++++ RECORDS SUPPLIED ++++

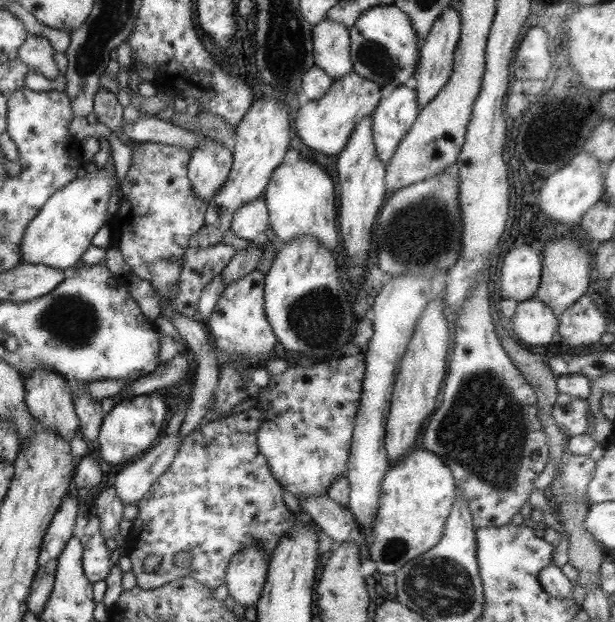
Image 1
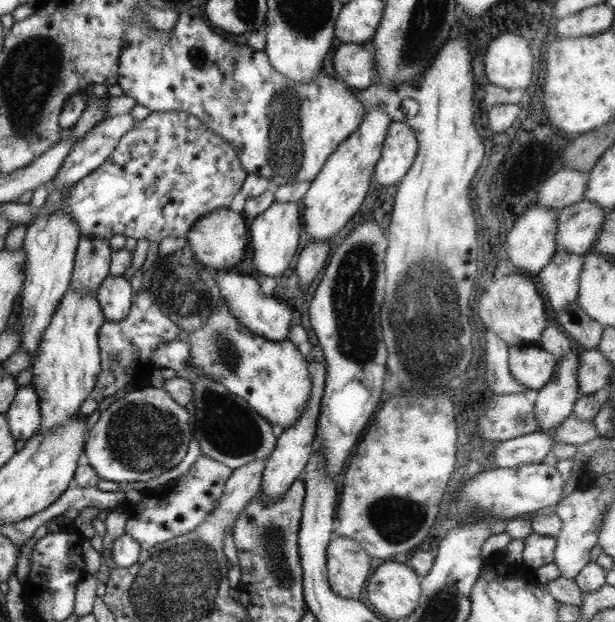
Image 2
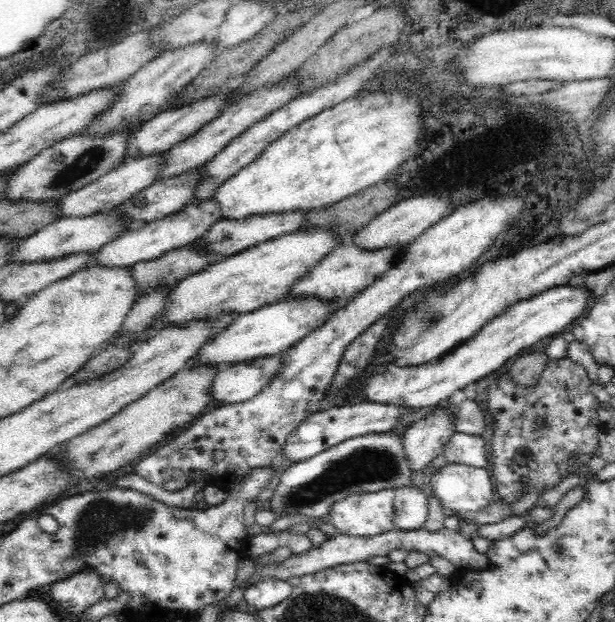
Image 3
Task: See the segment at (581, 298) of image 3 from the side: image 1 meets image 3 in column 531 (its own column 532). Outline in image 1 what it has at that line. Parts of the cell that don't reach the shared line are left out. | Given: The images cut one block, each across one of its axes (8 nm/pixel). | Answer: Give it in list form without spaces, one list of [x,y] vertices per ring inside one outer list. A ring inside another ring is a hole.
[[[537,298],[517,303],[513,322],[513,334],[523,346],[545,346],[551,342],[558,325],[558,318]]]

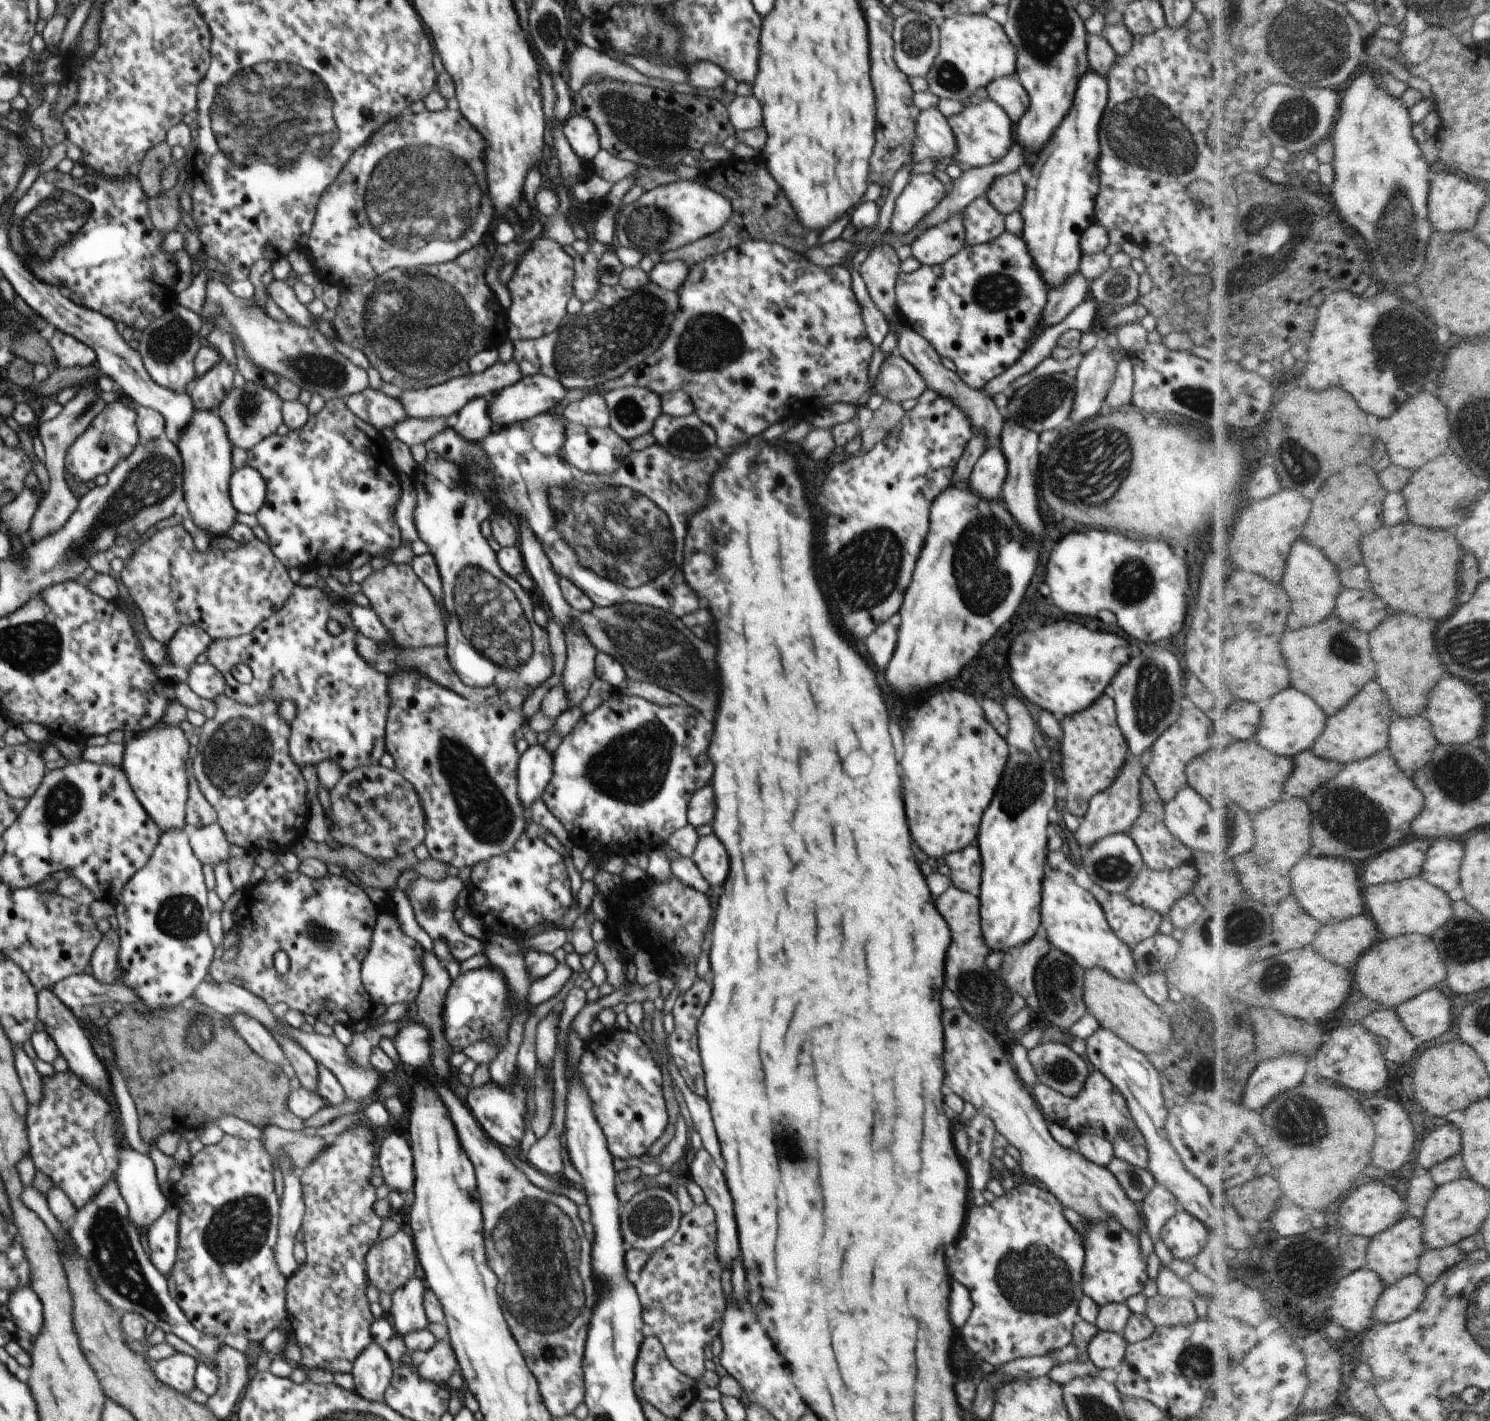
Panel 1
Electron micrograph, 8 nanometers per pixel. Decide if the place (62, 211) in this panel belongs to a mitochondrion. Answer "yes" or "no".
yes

++++
++++ RECORDS SUPPLIED ++++

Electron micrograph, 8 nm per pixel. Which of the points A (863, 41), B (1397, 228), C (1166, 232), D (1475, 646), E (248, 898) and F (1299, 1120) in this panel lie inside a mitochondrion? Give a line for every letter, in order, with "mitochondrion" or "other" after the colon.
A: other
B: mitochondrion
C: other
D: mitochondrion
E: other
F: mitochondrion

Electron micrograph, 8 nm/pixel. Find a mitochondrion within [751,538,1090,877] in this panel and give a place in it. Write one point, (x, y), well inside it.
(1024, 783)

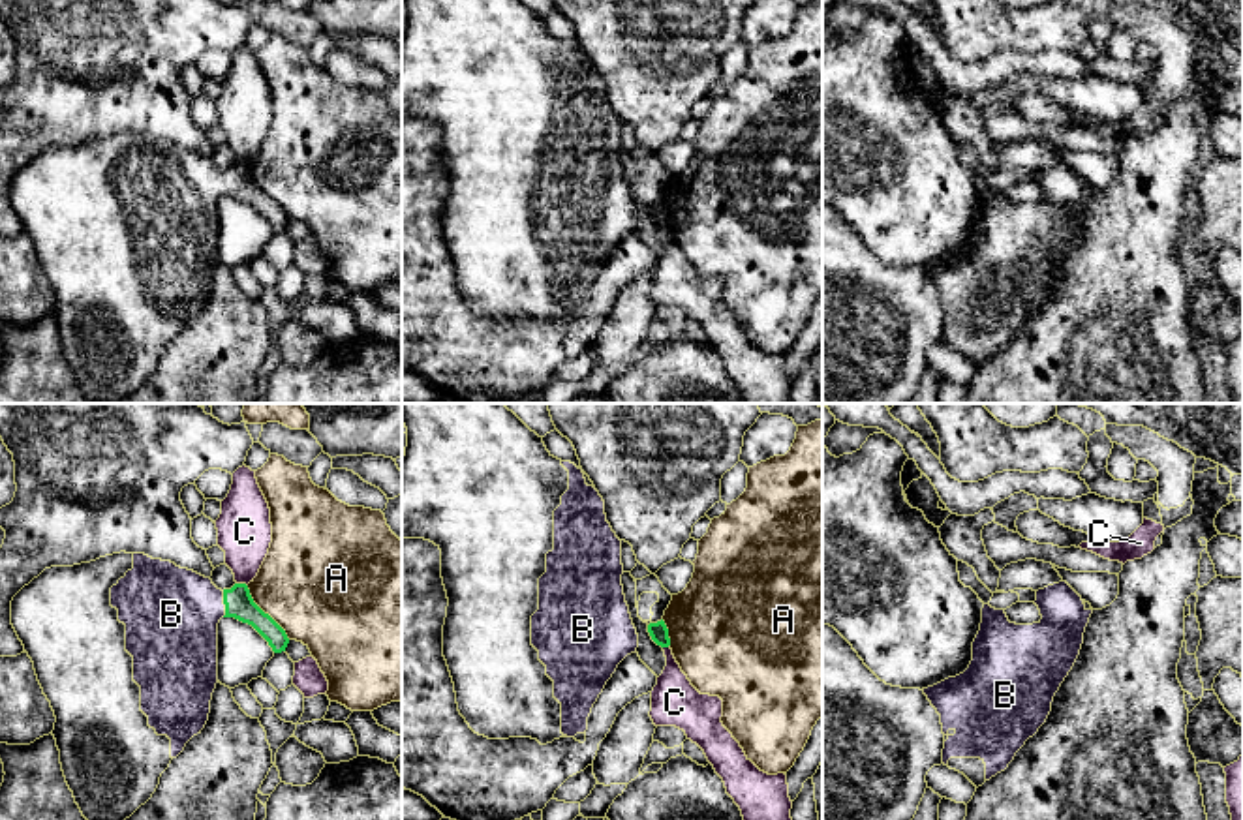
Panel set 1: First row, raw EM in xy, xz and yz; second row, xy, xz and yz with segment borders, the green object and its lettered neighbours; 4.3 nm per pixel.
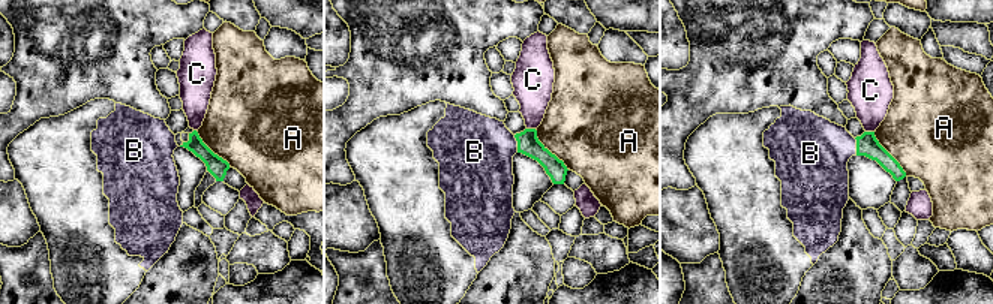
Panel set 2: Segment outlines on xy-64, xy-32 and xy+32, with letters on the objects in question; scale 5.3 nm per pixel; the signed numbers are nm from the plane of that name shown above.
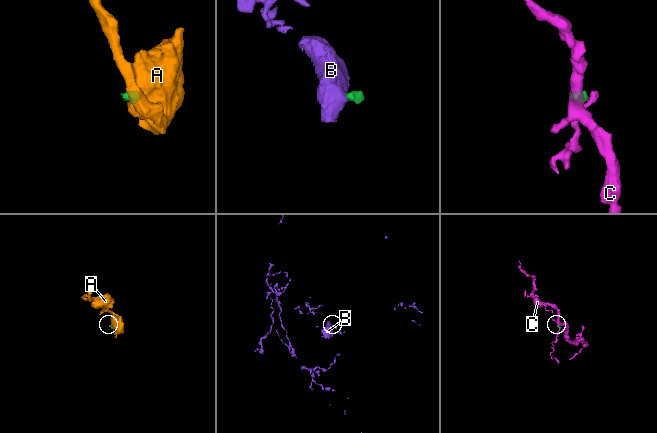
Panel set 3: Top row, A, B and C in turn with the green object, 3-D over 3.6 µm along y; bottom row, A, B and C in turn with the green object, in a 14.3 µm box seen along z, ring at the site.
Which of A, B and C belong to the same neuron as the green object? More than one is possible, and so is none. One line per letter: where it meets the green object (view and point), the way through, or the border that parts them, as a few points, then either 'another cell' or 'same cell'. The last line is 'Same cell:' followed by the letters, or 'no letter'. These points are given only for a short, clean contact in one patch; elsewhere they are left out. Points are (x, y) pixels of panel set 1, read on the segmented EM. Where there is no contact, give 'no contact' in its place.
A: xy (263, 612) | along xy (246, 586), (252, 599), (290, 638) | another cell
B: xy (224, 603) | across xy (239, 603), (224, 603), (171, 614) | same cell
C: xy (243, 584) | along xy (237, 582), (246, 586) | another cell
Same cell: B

++++
++++ RECORDS SUPPLIED ++++

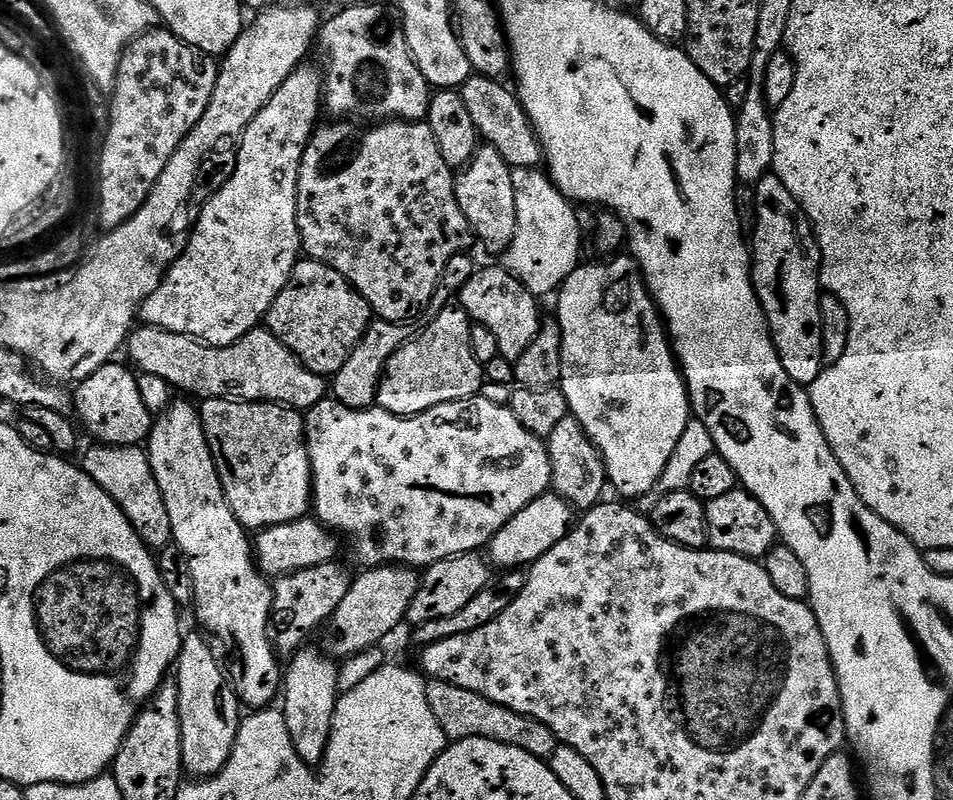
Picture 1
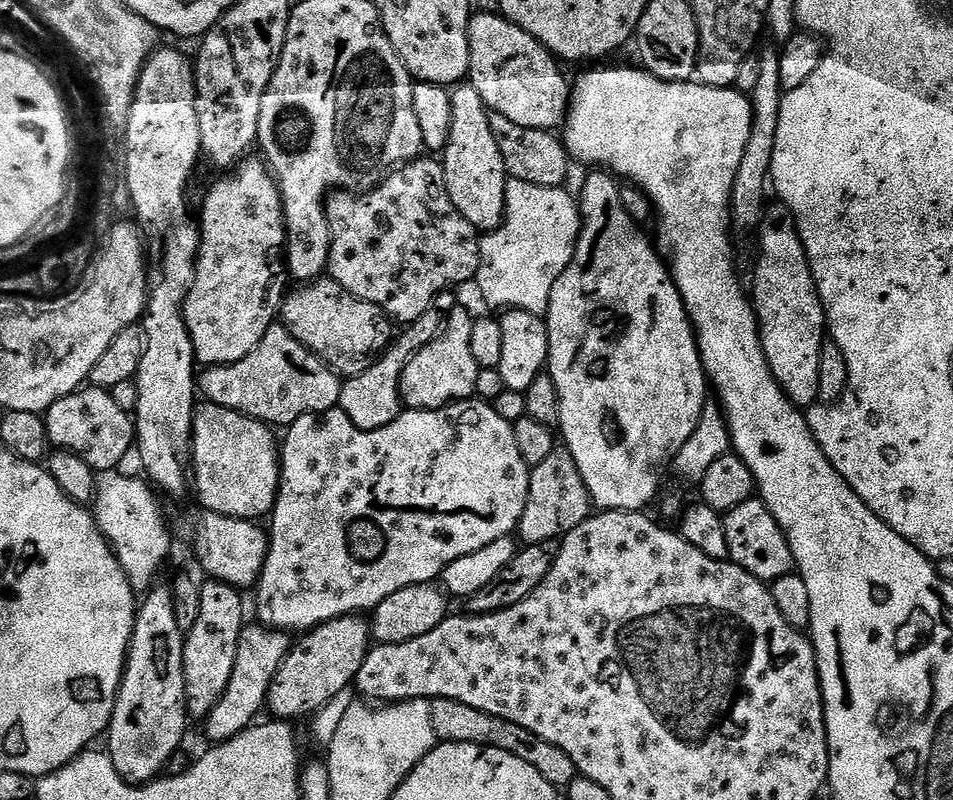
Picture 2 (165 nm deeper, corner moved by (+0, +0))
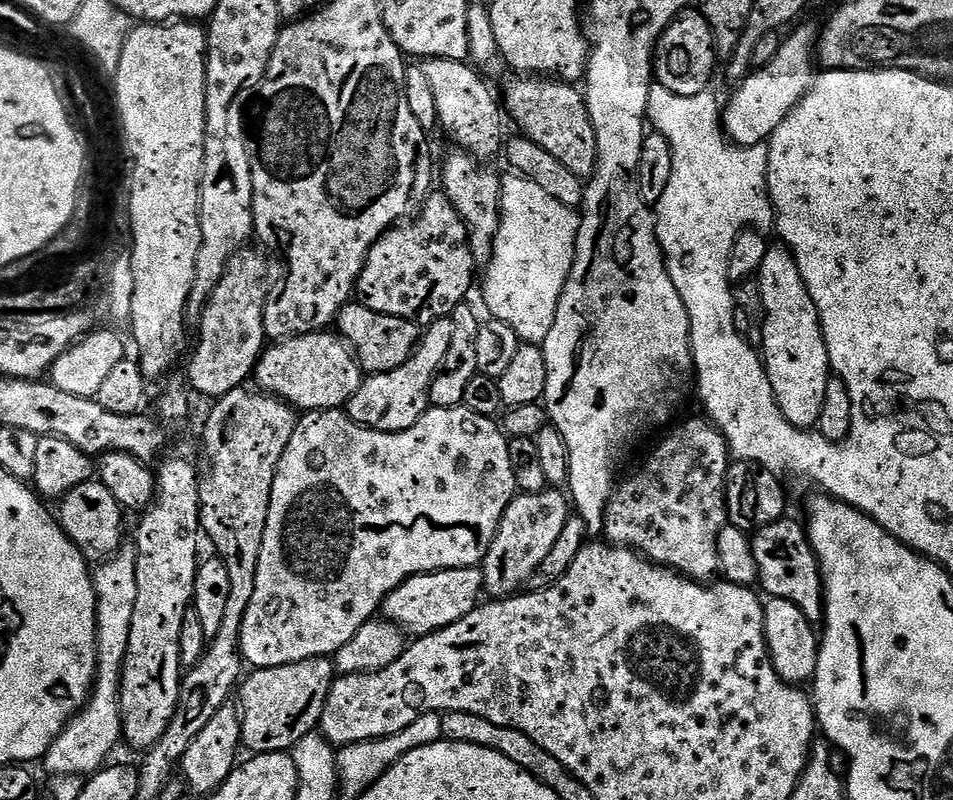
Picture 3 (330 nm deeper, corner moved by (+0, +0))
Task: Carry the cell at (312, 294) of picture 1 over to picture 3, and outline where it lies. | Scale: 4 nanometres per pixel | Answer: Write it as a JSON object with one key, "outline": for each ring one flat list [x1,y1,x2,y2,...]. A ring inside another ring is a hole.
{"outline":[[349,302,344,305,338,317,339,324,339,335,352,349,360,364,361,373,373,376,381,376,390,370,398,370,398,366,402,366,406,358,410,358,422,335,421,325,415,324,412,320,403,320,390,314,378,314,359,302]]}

++++

### EXERCISE DETAILS
Run a filter over the data above and keep each line that contains the word "corner".

### TASK ANSWER
Picture 2 (165 nm deeper, corner moved by (+0, +0))
Picture 3 (330 nm deeper, corner moved by (+0, +0))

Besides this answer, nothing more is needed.